Neurol Genet. 2016 Nov 21;3(1):e123. doi: 10.1212/NXG.0000000000000123. eCollection 2016 Feb.
Spinocerebellar degeneration (SCD) is a group of disorders characterized by progressive ataxia caused by dysfunction and atrophy of the cerebellum or its projections. Approximately one-third of SCD cases are familial SCD, the majority of which are attributed to CAG triplet repeat expansions including spinocerebellar ataxia (SCA)1, SCA2, Machado-Joseph disease (MJD)/SCA3, SCA6, SCA8, SCA12, SCA17, and dentate-rubro-pallido-luysian atrophy (DRPLA). The triplet repeat number of the alleles representing complete penetrance varies among diseases. Generally, there is a gap between the normal alleles and the complete penetrance alleles. Rarely, intermediate alleles with the repeat numbers between the abnormal and normal ranges are observed, although the implications of these intermediate alleles remain ambiguous.

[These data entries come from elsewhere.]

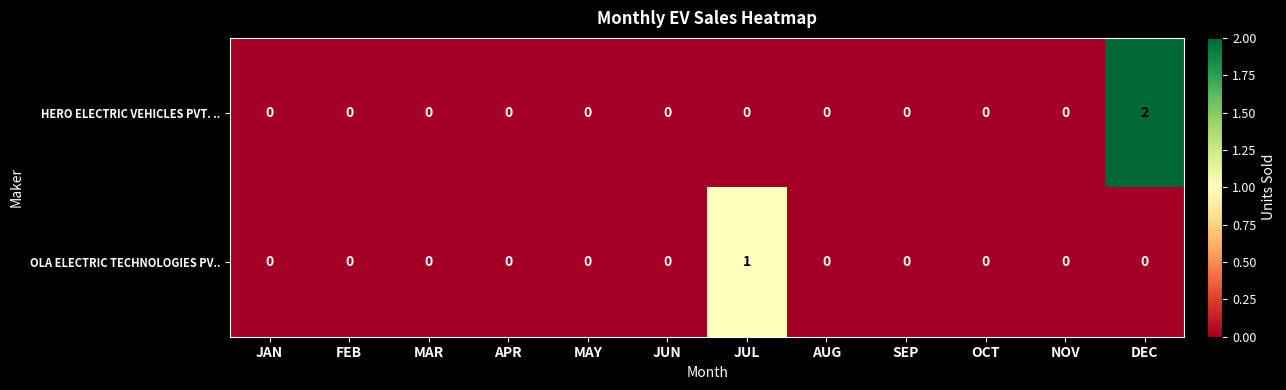

Which series changed the most between OCT and DEC?

HERO ELECTRIC VEHICLES PVT. ..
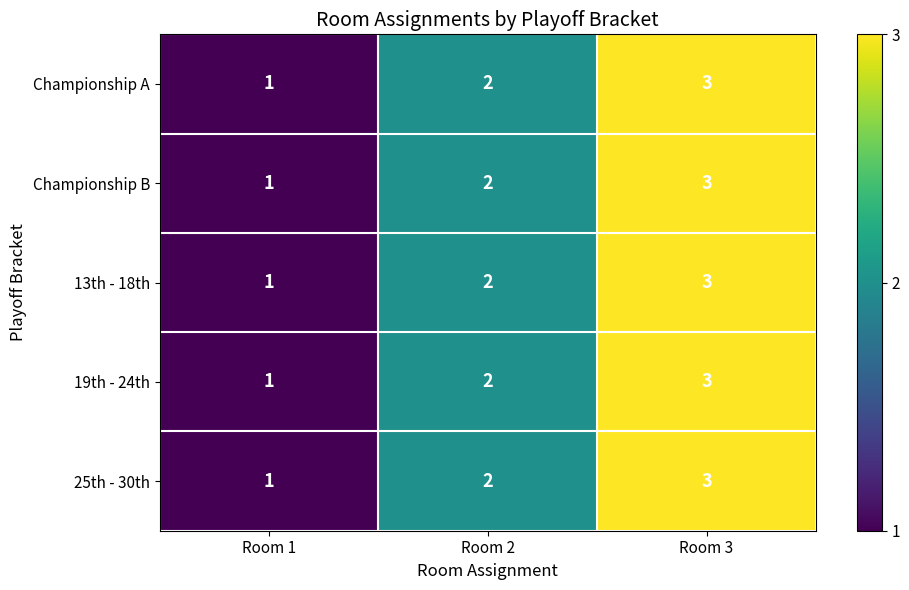

What is the maximum value shown in the chart?

3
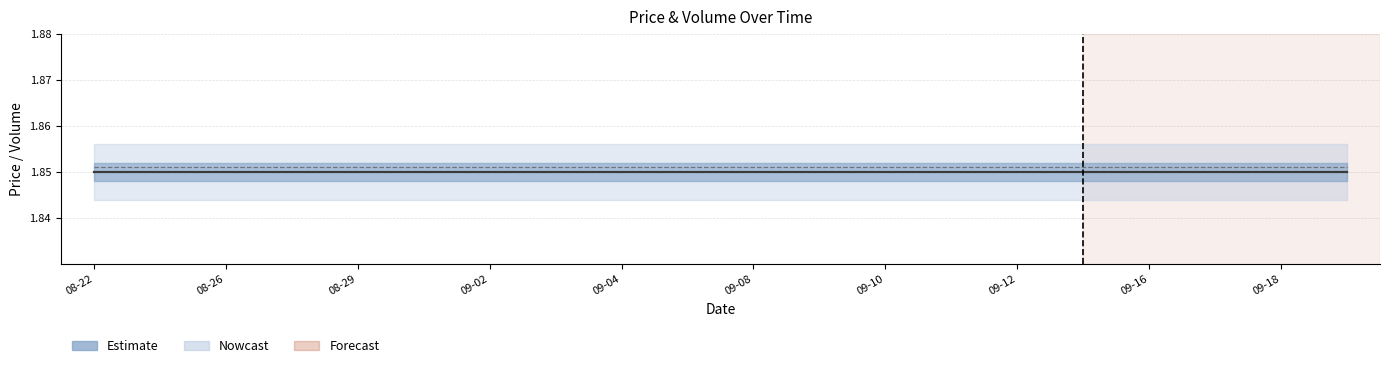

Reading left to right, what are all the values shown in this chart?

Close: 1.9	1.9	1.9	1.9	1.9	1.9	1.9	1.9	1.9	1.9	1.9	1.9	1.9	1.9	1.9	1.9	1.9	1.9	1.9	1.9
Open: 1.9	1.9	1.9	1.9	1.9	1.9	1.9	1.9	1.9	1.9	1.9	1.9	1.9	1.9	1.9	1.9	1.9	1.9	1.9	1.9
Volume: 0.0	0.0	0.0	0.0	0.0	0.0	0.0	0.0	0.0	0.0	0.0	0.0	0.0	0.0	0.0	0.0	0.0	0.0	0.0	0.0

脊髓小脑变性(SCD)是一组以小脑或其投射功能障碍和萎缩导致的进行性共济失调为特征的疾病。约三分之一的SCD病例为家族性SCD,其中大多数归因于CAG三联体重复扩增,包括脊髓小脑共济失调(SCA)1型、SCA2型、马查多-约瑟夫病(MJD)/SCA3型、SCA6型、SCA8型、SCA12型、SCA17型以及齿状红核苍白球路易体萎缩(DRPLA)。代表完全外显的等位基因的三联体重复次数在不同疾病中有所不同。一般来说,正常等位基因和完全外显等位基因之间存在差距。很少观察到重复次数介于异常和正常范围之间的中间等位基因,尽管这些中间等位基因的意义仍不明确。